Los jóvenes de la generación que ahora ingresa o se prepara para ingresar en el así llamado “mercado laboral” han sido preparados y adiestrados para creer que su papel en la vida es eclipsar y superar el éxito de sus padres, y que esa tarea (excluyendo un cruel accidente del destino o una incompetencia en todo caso subsanable) entraba plenamente dentro de sus capacidades. No importaba cuán lejos hubieran llegado sus padres; ellos irían aún más lejos. Al menos así es como se les ha adoctrinado, eso es lo que les han enseñado a creer. Nada les ha preparado para el advenimiento del duro, poco atractivo e inhóspito nuevo mundo de la desvalorización de las categorías, la devaluación de los méritos adquiridos, las puertas cerradas a cal y canto, la volatilidad de los empleos y la persistencia del desempleo, lo efímero de las perspectivas y la permanencia del fracaso; un nuevo mundo de proyectos malogrados y esperanzas frustradas, y de una notoria ausencia de oportunidades.

Las décadas pasadas fueron los tiempos de la expansión ilimitada de todas las formas de la educación superior y del imparable aumento del tamaño de las cohortes de estudiantes. Una titulación universitaria prometía empleos fantásticos, prosperidad y gloria: el volumen de recompensas crecía ininterrumpidamente para adecuarse a la ininterrumpida expansión de las filas de titulados. Con la coordinación entre la oferta y la demanda ostensiblemente predestinada, asegurada y casi automática, resultaba casi imposible resistirse al poder seductor de la promesa. Ahora, no obstante, la multitud de seducidos se transforma masivamente, y de la noche a la mañana, en una muchedumbre de frustrados. Por primera vez en la memoria viva, toda una serie de licenciados afronta la elevada probabilidad, o la certeza, de aspirar sólo a empleos ad hoc, temporales, inseguros y a tiempo parcial, y pseudotrabajos no remunerados a título de “aprendices”, falsamente rebautizados como “prácticas”, todos ellos considerablemente por debajo de sus destrezas adquiridas y eones por debajo de su nivel de expectativas; o de un desempleo que dura más tiempo del que la siguiente promoción de licenciados tardará en añadirse a la ya asombrosamente larga lista de espera de las oficinas de empleo.

En una sociedad capitalista como la nuestra, orientada ante todo a la defensa y preservación de los privilegios existentes y, sólo en un remoto (y mucho menos respetado y atendido) segundo lugar, a eliminar las privaciones padecidas por los demás, estos licenciados, de altas miras y escasos recursos, no tienen a quién recurrir para buscar ayuda o una solución.

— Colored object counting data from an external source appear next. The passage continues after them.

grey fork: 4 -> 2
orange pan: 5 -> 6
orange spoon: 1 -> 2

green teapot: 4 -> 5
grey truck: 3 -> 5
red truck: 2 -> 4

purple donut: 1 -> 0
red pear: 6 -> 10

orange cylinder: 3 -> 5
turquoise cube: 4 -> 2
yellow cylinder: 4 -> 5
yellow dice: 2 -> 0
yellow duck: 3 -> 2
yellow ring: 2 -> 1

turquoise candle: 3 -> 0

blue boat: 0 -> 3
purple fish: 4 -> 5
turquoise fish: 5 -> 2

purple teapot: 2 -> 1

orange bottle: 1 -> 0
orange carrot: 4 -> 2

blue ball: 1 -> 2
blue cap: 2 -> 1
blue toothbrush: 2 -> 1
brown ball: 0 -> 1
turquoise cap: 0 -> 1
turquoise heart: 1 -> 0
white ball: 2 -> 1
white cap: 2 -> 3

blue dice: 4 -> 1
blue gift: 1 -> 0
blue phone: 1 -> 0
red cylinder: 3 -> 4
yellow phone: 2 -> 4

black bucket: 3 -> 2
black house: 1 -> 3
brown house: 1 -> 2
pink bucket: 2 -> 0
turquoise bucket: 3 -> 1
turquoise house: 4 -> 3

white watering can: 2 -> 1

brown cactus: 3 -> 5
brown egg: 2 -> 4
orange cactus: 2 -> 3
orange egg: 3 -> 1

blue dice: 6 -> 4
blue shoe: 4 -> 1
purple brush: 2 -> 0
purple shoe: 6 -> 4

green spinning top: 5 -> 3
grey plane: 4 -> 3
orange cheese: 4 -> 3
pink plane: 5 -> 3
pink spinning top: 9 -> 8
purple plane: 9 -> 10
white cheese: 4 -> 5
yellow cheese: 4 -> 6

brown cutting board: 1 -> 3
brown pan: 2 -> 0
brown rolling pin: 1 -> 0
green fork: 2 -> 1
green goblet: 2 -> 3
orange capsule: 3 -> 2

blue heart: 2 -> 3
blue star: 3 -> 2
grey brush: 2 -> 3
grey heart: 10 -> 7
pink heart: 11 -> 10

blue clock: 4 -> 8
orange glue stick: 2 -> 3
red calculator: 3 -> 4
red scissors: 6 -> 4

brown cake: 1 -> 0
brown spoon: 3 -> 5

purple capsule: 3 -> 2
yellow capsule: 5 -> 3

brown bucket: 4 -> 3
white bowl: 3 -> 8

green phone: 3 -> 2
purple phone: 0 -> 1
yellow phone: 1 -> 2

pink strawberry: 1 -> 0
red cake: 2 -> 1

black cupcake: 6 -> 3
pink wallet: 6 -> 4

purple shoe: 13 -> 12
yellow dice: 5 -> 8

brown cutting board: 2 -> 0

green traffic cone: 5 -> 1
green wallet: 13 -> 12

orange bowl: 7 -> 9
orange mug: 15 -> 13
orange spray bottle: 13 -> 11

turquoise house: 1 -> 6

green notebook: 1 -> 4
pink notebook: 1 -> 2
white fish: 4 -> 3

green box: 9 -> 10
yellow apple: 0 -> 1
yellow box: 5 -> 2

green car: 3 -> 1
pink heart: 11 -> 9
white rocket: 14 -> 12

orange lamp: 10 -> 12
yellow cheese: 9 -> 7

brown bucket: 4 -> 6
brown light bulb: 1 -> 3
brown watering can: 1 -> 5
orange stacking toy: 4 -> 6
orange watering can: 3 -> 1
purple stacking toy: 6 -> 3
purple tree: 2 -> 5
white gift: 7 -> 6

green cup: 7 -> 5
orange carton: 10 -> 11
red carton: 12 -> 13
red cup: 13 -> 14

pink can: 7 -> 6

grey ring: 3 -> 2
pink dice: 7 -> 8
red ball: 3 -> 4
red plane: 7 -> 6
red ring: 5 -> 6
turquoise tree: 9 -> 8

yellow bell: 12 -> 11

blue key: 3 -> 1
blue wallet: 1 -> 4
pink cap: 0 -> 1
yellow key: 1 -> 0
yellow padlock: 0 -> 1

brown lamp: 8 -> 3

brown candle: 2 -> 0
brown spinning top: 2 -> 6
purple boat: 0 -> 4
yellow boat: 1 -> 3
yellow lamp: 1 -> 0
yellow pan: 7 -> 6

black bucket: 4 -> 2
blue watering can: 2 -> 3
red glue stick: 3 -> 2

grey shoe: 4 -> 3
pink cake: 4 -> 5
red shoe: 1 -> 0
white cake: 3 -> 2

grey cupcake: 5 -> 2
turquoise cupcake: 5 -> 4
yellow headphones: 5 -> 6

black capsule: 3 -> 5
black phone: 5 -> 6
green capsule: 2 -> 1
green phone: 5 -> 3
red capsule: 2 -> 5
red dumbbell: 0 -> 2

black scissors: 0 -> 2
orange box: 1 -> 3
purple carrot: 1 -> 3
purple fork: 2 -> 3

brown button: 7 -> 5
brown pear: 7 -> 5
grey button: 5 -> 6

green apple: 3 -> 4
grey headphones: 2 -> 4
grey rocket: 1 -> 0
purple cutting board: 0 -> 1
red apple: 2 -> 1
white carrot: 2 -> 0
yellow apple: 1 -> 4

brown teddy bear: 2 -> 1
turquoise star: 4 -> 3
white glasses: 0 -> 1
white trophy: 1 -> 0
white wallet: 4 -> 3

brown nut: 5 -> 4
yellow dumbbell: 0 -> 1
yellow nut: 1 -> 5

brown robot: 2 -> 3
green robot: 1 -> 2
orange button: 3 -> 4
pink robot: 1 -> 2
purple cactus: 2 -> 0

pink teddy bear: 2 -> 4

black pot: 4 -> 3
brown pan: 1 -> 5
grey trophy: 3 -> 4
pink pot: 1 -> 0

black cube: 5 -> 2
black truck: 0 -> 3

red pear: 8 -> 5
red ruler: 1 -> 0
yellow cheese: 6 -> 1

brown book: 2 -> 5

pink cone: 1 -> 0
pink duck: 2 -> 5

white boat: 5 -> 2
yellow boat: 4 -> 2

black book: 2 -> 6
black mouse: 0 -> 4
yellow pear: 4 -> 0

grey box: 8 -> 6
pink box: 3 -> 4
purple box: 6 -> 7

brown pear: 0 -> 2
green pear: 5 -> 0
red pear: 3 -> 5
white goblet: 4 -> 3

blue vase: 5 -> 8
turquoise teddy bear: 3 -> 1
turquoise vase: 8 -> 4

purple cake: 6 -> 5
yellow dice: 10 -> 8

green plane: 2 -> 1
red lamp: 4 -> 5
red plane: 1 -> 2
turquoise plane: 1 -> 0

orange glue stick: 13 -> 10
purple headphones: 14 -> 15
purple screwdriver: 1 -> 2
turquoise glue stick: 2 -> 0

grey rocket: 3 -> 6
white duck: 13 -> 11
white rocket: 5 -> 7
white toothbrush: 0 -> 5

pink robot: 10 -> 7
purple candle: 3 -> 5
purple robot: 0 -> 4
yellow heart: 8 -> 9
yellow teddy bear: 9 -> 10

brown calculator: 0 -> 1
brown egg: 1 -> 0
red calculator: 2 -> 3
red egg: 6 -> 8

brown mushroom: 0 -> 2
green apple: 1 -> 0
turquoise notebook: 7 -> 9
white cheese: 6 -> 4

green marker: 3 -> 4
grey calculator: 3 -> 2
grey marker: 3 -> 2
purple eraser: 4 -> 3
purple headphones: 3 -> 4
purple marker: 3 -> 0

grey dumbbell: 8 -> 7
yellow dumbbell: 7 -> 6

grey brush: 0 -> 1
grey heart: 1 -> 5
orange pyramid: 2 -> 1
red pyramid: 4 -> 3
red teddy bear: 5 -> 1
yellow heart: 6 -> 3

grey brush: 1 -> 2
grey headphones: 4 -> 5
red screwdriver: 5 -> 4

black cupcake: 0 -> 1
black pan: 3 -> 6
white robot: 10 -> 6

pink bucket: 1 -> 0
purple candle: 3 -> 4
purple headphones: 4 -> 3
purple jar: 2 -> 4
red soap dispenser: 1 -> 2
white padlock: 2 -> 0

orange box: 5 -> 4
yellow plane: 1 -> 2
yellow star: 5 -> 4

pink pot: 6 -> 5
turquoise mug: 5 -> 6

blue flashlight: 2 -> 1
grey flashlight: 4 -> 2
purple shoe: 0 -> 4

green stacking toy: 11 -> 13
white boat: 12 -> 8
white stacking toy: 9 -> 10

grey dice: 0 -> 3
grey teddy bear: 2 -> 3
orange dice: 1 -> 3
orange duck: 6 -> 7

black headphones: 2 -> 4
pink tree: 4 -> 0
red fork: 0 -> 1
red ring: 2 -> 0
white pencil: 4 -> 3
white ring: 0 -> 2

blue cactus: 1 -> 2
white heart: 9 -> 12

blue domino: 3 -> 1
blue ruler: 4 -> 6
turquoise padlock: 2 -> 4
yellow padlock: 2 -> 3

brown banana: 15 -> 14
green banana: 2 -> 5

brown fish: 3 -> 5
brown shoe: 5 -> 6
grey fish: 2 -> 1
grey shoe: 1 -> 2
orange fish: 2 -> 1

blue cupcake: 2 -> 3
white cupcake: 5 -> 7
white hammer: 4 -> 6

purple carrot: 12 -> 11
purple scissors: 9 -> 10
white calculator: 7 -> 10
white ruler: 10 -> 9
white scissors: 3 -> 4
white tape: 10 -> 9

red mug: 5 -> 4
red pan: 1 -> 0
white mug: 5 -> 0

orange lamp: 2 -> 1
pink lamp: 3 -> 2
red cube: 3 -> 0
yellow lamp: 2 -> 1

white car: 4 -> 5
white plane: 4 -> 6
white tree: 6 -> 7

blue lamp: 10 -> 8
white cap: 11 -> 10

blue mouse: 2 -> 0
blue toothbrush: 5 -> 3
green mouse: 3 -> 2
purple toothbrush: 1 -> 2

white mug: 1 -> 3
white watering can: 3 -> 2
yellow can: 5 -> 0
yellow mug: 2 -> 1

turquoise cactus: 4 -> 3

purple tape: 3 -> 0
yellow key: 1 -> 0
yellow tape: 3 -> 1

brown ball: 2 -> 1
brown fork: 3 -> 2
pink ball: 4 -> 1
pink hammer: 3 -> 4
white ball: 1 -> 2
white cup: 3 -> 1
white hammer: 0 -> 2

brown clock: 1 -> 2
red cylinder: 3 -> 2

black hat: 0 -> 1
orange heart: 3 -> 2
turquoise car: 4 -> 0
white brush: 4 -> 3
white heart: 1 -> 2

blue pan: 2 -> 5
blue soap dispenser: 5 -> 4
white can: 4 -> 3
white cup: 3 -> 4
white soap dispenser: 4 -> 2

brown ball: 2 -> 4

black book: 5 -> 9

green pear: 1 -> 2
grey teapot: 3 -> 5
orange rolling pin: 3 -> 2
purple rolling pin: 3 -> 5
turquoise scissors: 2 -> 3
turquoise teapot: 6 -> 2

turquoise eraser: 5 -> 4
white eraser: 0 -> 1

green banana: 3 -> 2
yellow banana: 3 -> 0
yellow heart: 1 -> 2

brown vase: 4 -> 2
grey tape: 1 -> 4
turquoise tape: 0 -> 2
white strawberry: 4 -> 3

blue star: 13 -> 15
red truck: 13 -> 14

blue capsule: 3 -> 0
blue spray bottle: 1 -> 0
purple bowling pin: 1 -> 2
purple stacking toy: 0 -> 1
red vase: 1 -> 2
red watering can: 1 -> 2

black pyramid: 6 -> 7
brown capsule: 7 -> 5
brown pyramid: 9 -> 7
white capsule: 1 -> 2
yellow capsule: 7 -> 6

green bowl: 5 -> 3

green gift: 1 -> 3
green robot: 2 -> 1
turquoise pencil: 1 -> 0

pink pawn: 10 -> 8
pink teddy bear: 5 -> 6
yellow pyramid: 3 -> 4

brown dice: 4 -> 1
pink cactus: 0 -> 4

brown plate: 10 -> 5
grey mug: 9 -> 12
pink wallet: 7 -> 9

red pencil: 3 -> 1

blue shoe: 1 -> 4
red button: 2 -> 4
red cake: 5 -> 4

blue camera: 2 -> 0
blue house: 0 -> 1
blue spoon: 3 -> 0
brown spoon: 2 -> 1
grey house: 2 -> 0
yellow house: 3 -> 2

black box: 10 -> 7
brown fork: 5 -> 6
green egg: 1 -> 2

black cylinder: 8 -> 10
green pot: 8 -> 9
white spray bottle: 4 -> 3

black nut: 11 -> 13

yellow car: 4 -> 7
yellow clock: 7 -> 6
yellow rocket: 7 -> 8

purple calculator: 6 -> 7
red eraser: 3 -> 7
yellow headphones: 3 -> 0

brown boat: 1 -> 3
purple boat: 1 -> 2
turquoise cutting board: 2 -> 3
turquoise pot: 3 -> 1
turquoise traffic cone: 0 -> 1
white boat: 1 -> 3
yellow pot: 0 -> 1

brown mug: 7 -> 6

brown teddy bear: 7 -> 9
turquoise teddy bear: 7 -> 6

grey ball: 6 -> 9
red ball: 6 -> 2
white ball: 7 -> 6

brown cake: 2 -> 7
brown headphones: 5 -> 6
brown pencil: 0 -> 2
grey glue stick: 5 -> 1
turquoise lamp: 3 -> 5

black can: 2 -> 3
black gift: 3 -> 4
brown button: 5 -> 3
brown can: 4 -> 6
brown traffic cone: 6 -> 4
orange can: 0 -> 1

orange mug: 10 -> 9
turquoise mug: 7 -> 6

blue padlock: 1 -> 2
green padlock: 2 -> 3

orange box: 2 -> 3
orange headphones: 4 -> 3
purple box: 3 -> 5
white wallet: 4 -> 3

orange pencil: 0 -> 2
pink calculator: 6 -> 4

Quienes llevan el timón, tanto a la izquierda como a la derecha del espectro político, han alzado los brazos para proteger a su electorado todavía activo contra los inexpertos recién llegados que se muestran lentos a la hora de ejercitar sus tiernos músculos, y con toda probabilidad retrasarán cualquier intento serio de ganárselos hasta las próximas elecciones generales. Así como todos nosotros, colectivamente, al margen de las particularidades de cada generación, tendemos a ser enérgicos en la defensa de nuestras comodidades aunque sea en contra del sustento de generaciones que aún están por nacer…

Advirtiendo la “ira, incluso el odio” que podía detectarse en los licenciados de 2010, el científico político Louis Chauvel, en su artículo Les jeunes sont mal partis [Los jóvenes no empiezan con buen pie], publicado en Le Monde el 4 de enero de 2011, se pregunta cuánto tiempo tardará en combinarse el rencor del contingente francés de la generación del baby-boom, enfurecido por las amenazas a sus pensiones, con el de los licenciados de 2010, a quienes se les ha negado la posibilidad de tener algún día el derecho a una pensión. Pero ¿combinados en qué?, podríamos (y deberíamos) preguntar. ¿En una nueva guerra de generaciones? ¿En un nuevo paso adelante en la agresividad de las ramas extremistas que rodean a un término medio abatido y pesimista? ¿O en el convencimiento suprageneracional de que este mundo nuestro, tan destacado por utilizar la hipocresía como arma de supervivencia y para enterrar las vivas esperanzas de otros, ya no es sostenible y necesita una renovación que ha sido escandalosamente demorada?